Aufgabe: Schreibe die Zeilen aller folgenden Datensätze als nummerierte Liste und lass dabei die Leerzeilen weg.

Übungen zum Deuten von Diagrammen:
:::::

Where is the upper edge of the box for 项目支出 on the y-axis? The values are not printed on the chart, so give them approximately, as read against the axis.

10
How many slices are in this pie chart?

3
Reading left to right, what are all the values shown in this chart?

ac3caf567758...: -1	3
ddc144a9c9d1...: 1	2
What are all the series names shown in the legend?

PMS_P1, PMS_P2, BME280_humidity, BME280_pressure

:::::

Antwort:
1. Where is the upper edge of the box for 项目支出 on the y-axis? The values are not printed on the chart, so give them approximately, as read against the axis.
2. 10
3. How many slices are in this pie chart?
4. 3
5. Reading left to right, what are all the values shown in this chart?
6. ac3caf567758...: -1	3
7. ddc144a9c9d1...: 1	2
8. What are all the series names shown in the legend?
9. PMS_P1, PMS_P2, BME280_humidity, BME280_pressure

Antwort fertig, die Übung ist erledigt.